TASK SET:
1. Reproduce word for word the passage of the Taw Cheng Kong case excerpt between "In answering both" and "of Article 12.", inclusive.
2. Answer these questions from the Taw Cheng Kong case excerpt:
(a) In what year did the Court of Appeal of Singapore decide the case?
(b) Which section of the Prevention of Corruption Act did both questions concern?
(c) In what city was the GIC regional manager based?

SELECTED EXCERPT:
══════════

Public Prosecutor v. Taw Cheng Kong is a landmark case decided in 1998 by the Court of Appeal of Singapore which shaped the landscape of Singapore's constitutional law. The earlier High Court decision, Taw Cheng Kong v. Public Prosecutor, was the first instance in Singapore's history that a statutory provision was struck down as unconstitutional. The matter subsequently reached the Court of Appeal when the Public Prosecutor applied for a criminal reference for two questions to be considered. The questions were:

  1. whether section 37(1) of the Prevention of Corruption Act (Cap. 241, 1993 Rev. Ed.) ("PCA") was ultra vires the powers of the legislature on the ground that the legislature had, under section 6(3) of the Republic of Singapore Independence Act 1965 (No. 9 of 1965, 1985 Rev. Ed.), been divested of the power to legislate extraterritorially; and
  2. whether section 37(1) of the PCA was discriminatory against Singapore citizens and hence inconsistent with Article 12(1) of the Constitution of the Republic of Singapore (1992 Reprint) (now the Singapore Constitution (1999 Reprint)).

In answering both questions in the negative, the Court of Appeal overturned the High Court's finding that the statute was unconstitutional. The Court of Appeal further clarified Singapore's stance on legislative plenary power and expounded upon Article 12(1) of the Constitution, explaining that the promise of equality does not mean that all persons are to be treated equally, but simply that all persons in like situations will be treated alike. Drawing on foreign case law, the Court of Appeal further outlined the test to determine if a differentiating law falls foul of Article 12.

Facts

Capital Tower, where the Government of Singapore Investment Corporation Pte. Ltd. ("GIC") is headquartered in Singapore. Public Prosecutor v. Taw Cheng Kong involved a regional manager of GIC based in Hong Kong who had been convicted of corruption.

══════════

ENTRIES PROVIDED:
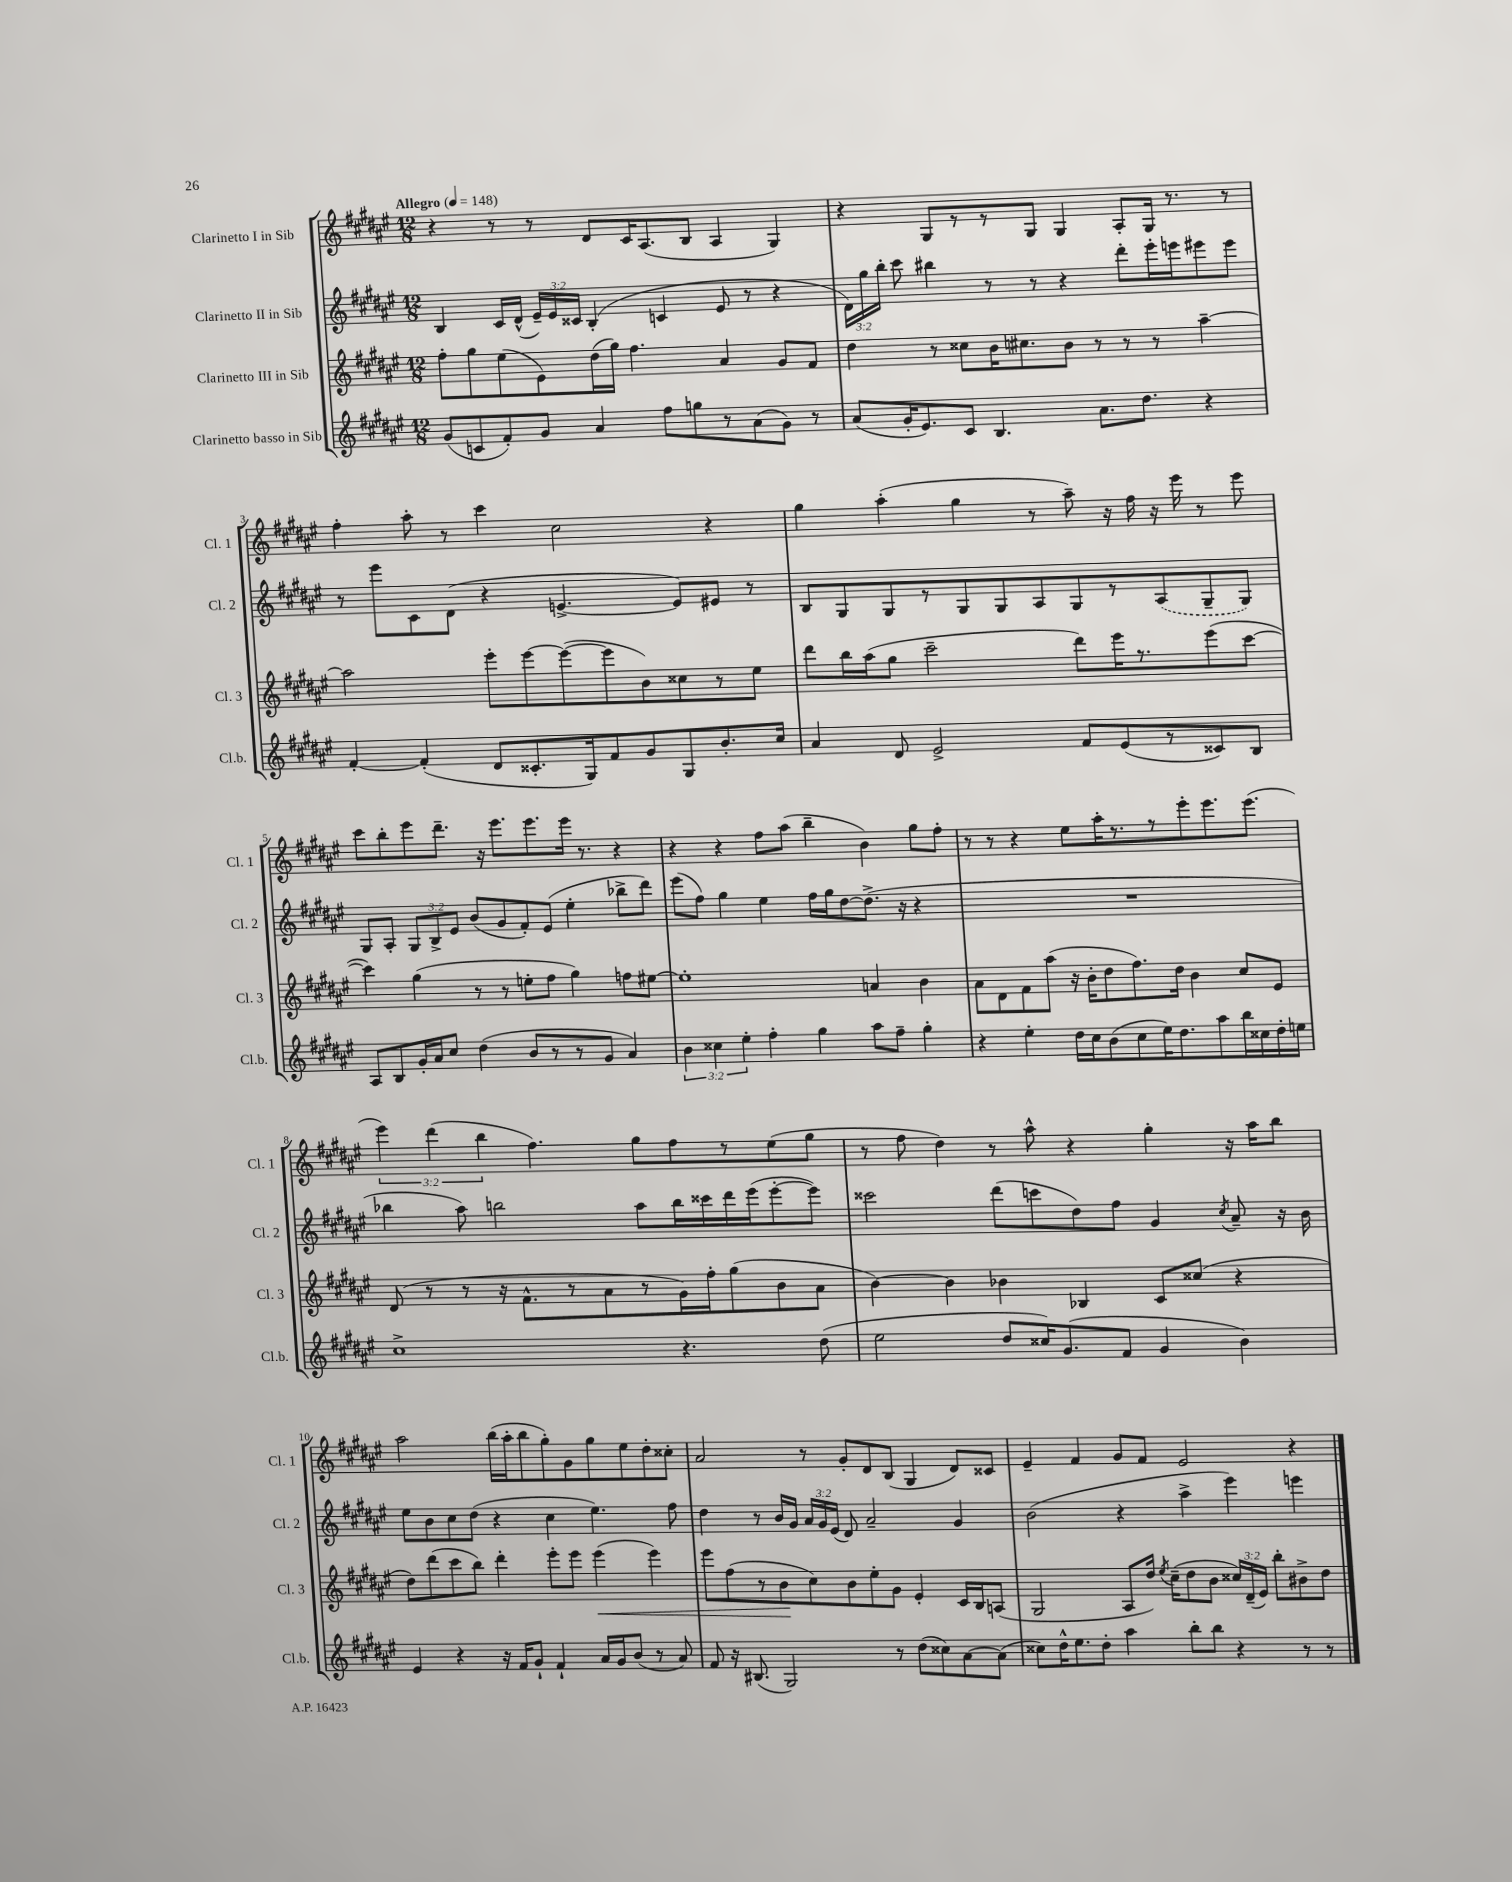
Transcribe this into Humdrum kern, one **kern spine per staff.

**kern	**kern	**dynam	**kern	**kern
*part4	*part3	*part3	*part2	*part1
*staff4	*staff3	*staff3	*staff2	*staff1
*I"Clarinetto basso in Sib	*I"Clarinetto III in Sib	*	*I"Clarinetto II in Sib	*I"Clarinetto I in Sib
*I'Cl.b.	*I'Cl. 3	*	*I'Cl. 2	*I'Cl. 1
*clefG2	*clefG2	*	*clefG2	*clefG2
*k[f#c#g#d#a#e#]	*k[f#c#g#d#a#e#]	*	*k[f#c#g#d#a#e#]	*k[f#c#g#d#a#e#]
*M12/8	*M12/8	*	*M12/8	*M12/8
*MM148	*MM148	*	*MM148	*MM148
=1	=1	=1	=1	=1
!	!	!	!	!LO:TX:a:B:t=Allegro
(8g#/L	8ff#'\L	.	4B/	4r
8cn/	8gg#\	.	.	.
8f#'/)	(8ee#\	.	16c#/LL	8r
.	.	.	(16d#^^/JJ	.
8g#/J	8e#\)	.	24e#~/LL)	8r
.	.	.	24e#/	.
.	.	.	24c##X/JJ	.
4a#/	(16dd#\L	.	(4B'/	8d#/L
.	16gg#\JJ)	.	.	.
.	4.ff#\	.	.	16c#/K
.	.	.	.	(8.A#/
8ff#\L	.	.	4cn/	.
8ggn\	.	.	.	8B/J
8r	4a#/	.	8e#/	4A#/
(8a#\	.	.	8r	.
8g#\J)	8g#/L	.	4r	4G#/)
8r	8f#/J	.	.	.
=2	=2	=2	=2	=2
(8a#/L	4dd#\	.	24d#\LL)	4r
.	.	.	24gg#\	.
.	.	.	24bb'\JJ	.
16g#'/K	.	.	8ccc#\	.
8.e#/)	.	.	.	.
.	8r	.	4bb#X\	8G#/L
8c#/J	8cc##X\L	.	.	8r
4.B/	16b\K	.	8r	8r
.	8.cc#X\	.	.	.
.	.	.	8r	8G#/J
.	8b\J	.	4r	4G#/
8.a#\L	8r	.	.	.
.	8r	.	8ddd#'\L	8A#'/L
8.dd#\J	.	.	.	.
.	8r	.	16eee#'\L	16G#/Jk
.	.	.	16eeen\J	8.r
4r	[4aa#~\	.	8eee#X\	.
.	.	.	8eee#\J	8r
!!LO:LB:g=z
=3	=3	=3	=3	=3
[4f#'/	2aa#\]	.	8r	4ff#'\
.	.	.	8eee#\L	.
(4f#'/]	.	.	8c#\	8aa#'\
.	.	.	(8d#\J	8r
8d#/L	8eee#'\L	.	4r	4ccc#\
8.c##X'/	[8eee#\	.	.	.
.	(8eee#\_	.	[4.en^/	2cc#\
16G#/k)	.	.	.	.
8f#/	8eee#\]	.	.	.
8g#/	8b\)	.	.	.
8G#/	8cc##X\	.	8e/L])	.
8.b'/	8r	.	8e#X/J	4r
.	8ee#\J	.	8r	.
16cc#/Jk	.	.	.	.
=4	=4	=4	=4	=4
4a#/	8ddd#\L	.	8B/L	4gg#\
.	16bb\L	.	8G#/	.
.	(16aa#\J	.	.	.
8d#/	8gg#\J	.	8G#/	(4aa#'\
2e#^/	2ccc#~\	.	8r	.
.	.	.	8G#/	4gg#\
.	.	.	8G#/	.
.	.	.	8A#/	8r
8f#/L	8ddd#\L)	.	8G#/	8aa#~\)
(8e#/	16eee#\K	.	8r	16r
.	8.r	.	.	16ff#\
8r	.	.	(8A#/	16r
.	.	.	.	16eee#\
8c##X/)	(8eee#\	.	8G#~/	8r
8B/J	[8ccc#\J	.	8G#/J)	8eee#\
!!LO:LB:g=z
=5	=5	=5	=5	=5
8A#/L	4ccc#\])	.	8G#/L	8ccc#\L
8B/	.	.	8A#'/J	8bb'\
16g#'/L	(4gg#\	.	12G#/L	8eee#\
16a#/J	.	.	.	.
.	.	.	12B^/	.
8cc#/J	.	.	.	8.ddd#~\J
.	.	.	12e#/J	.
(4dd#\	8r	.	(8b/L	.
.	.	.	.	16r
.	8r	.	8g#/	8.eee#\L
8b/L	8een'\L	.	8f#'/)	.
.	.	.	.	8.eee#\
8r	8ff#\J	.	(8e#/J	.
8r	4gg#\)	.	4ee#'\	16eee#\Jk
.	.	.	.	8.r
8g#/J	.	.	.	.
4a#/)	8ffn\L	.	8bb-X^\L	4r
.	[8ee#X\J	.	8ddd#\J)	.
=6	=6	=6	=6	=6
6b\	1ee#']	.	(8eee#\L	4r
.	.	.	8ff#\J)	.
6cc##X\	.	.	.	.
.	.	.	4gg#\	4r
6ee#'\	.	.	.	.
4ff#'\	.	.	4ee#\	8ff#\L
.	.	.	.	(8aa#\J
4gg#\	.	.	16ff#\LL	4bb~\
.	.	.	16gg#\J	.
.	.	.	[8dd#\	.
8aa#\L	4an/	.	(8.dd#^\J]	4b\)
8ff#~\J	.	.	.	.
.	.	.	16r	.
4gg#'\	4b\	.	4r	8gg#\L
.	.	.	.	8ff#'\J
=7	=7	=7	=7	=7
4r	8a#\L	.	1.r	8r
.	8d#\	.	.	8r
4ee#'\	8f#\	.	.	4r
.	(8aa#\J	.	.	.
16dd#\LL	16r	.	.	8ee#\L
16cc#\J	16b'\KL	.	.	.
(8b\	8dd#\	.	.	16aa#'\K
.	.	.	.	8.r
8cc#\	8.ff#\)	.	.	.
16ee#\K)	.	.	.	8r
8.dd#\	16dd#\Jk	.	.	.
.	4b\	.	.	8eee#'\
8aa#\	.	.	.	8.eee#\
16bb\L	8cc#/L	.	.	.
16cc##X\	.	.	.	(8.eee#\J
16dd#'\	8e#/J	.	.	.
16een\JJ	.	.	.	.
!!LO:LB:g=z
=8	=8	=8	=8	=8
1cc#^	(8d#/	.	4bb-X\	6eee#\)
.	8r	.	.	.
.	.	.	.	(6ddd#\
.	8r	.	8aa#\)	.
.	.	.	.	6bb\
.	16r	.	2bbn\	.
.	8.f#^^\L	.	.	.
.	.	.	.	4.ff#\)
.	8r	.	.	.
.	8a#\	.	.	.
.	8r	.	8aa#\L	8gg#\L
4.r	16g#\L)	.	16bb\L	8ff#\
.	16ff#'\J	.	16ccc##X\	.
.	(8gg#\	.	16ddd#\	8r
.	.	.	(16eee#\J	.
.	8b\	.	[8eee#'\	(8ee#\
(8dd#\	8a#\J	.	8eee#\J])	8gg#\J
=9	=9	=9	=9	=9
2ee#\	[4b\)	.	2ccc##X\	8r
.	.	.	.	8ff#\
.	4b\]	.	.	4dd#\)
8dd#/L	4b-X\	.	(8ddd#\L	8r
16cc##X/K)	.	.	8cccn\	8aa#^^\
(8.g#/	.	.	.	.
.	4B-X/	.	8dd#\)	4r
8f#/J	.	.	8ff#\J	.
4g#/	8c#/L	.	4g#/	4gg#'\
.	(8cc##X/J	.	.	.
.	.	.	8qcc#/	.
4b\)	4r	.	8a#~/	16r
.	.	.	.	16aa#\KL
.	.	.	16r	8bb\J
.	.	.	16b\	.
!!LO:LB:g=z
=10	=10	=10	=10	=10
4e#/	8dd#\L)	.	8ee#\L	2aa#\
.	(8ddd#\	.	8b\	.
4r	8ccc#\	.	8cc#\	.
.	8bb\J)	.	(8dd#\J	.
16r	4ddd#'\	.	4r	(16bb\LL
16f#/KL	.	.	.	16aa#'\J
8g#`/J	.	.	.	8bb\
4f#`/	8eee#'\L	.	4cc#\	8gg#'\)
.	8eee#\J	.	.	8g#\
!	!	!LO:HP:b	!	!
16a#/LL	(4eee#\	<	4.ee#\)	8gg#\
16g#/J	.	.	.	.
(8b/J	.	.	.	8ee#\
8r	4eee#\)	.	.	8dd#'\
8a#/)	.	.	8ff#\	8cc##X'\J
=11	=11	=11	=11	=11
8f#/	8eee#\L	.	4dd#\	2a#/
16r	(8ff#\	.	.	.
(8.B#X/	.	.	.	.
.	8r	.	8r	.
2G#/)	8b\	.	16b/LL	.
.	.	.	16g#/JJ	.
.	8cc#\)	[	24a#/LL	8r
.	.	.	24g#/	.
.	.	.	(24e#/JJ	.
.	8b\	.	8d#/)	8g#'/L
.	8ee#'\	.	2a#~/	8d#/
8r	8g#\J	.	.	(8B/J
(8dd#\L	4e#'/	.	.	4G#/
8cc##X\)	.	.	.	.
[8a#\	16c#/LL	.	4g#/	8d#/L)
.	16B/J	.	.	.
(8a#\J]	(8An/J	.	.	8c##X/J
=12	=12	=12	=12	=12
8cc##X\L)	2G#/	.	(2b\	4e#~/
16dd#^^\K	.	.	.	.
8.ee#\	.	.	.	.
.	.	.	.	4f#/
8dd#'\J	.	.	.	.
4aa#\	8A#/L	.	4r	8g#/L
.	16dd#/Jk)	.	.	8f#/J
.	8qee#/	.	.	.
.	(16cc#~\KL	.	.	.
8bb'\L	8dd#\	.	4aa#^\	2e#/
8bb\J	8b\J	.	.	.
4r	24cc##X/LL)	.	4eee#\)	.
.	(24d#~/	.	.	.
.	24e#/JJ)	.	.	.
.	8bb'\L	.	.	.
8r	8b#X^\	.	4eeen\	4r
8r	8dd#\J	.	.	.
==	==	==	==	==
*-	*-	*-	*-	*-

══════════

THE RESULTS:
1.
In answering both questions in the negative, the Court of Appeal overturned the High Court's finding that the statute was unconstitutional. The Court of Appeal further clarified Singapore's stance on legislative plenary power and expounded upon Article 12(1) of the Constitution, explaining that the promise of equality does not mean that all persons are to be treated equally, but simply that all persons in like situations will be treated alike. Drawing on foreign case law, the Court of Appeal further outlined the test to determine if a differentiating law falls foul of Article 12.

2.
(a) 1998
(b) Section 37(1)
(c) Hong Kong